→ **INSTRUCTION**: Copy the listing below line for line, keeping every name and its spelling unchanged.

────────────────────────────────────────

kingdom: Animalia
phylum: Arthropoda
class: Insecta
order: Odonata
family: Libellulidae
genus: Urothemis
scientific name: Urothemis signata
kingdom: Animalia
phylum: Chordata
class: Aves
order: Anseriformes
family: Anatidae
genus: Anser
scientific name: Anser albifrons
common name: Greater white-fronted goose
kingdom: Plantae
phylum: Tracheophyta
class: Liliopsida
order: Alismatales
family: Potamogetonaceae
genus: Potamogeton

────────────────────────────────────────

→ **SOLUTION FOR THIS EXERCISE**:
kingdom: Animalia
phylum: Arthropoda
class: Insecta
order: Odonata
family: Libellulidae
genus: Urothemis
scientific name: Urothemis signata
kingdom: Animalia
phylum: Chordata
class: Aves
order: Anseriformes
family: Anatidae
genus: Anser
scientific name: Anser albifrons
common name: Greater white-fronted goose
kingdom: Plantae
phylum: Tracheophyta
class: Liliopsida
order: Alismatales
family: Potamogetonaceae
genus: Potamogeton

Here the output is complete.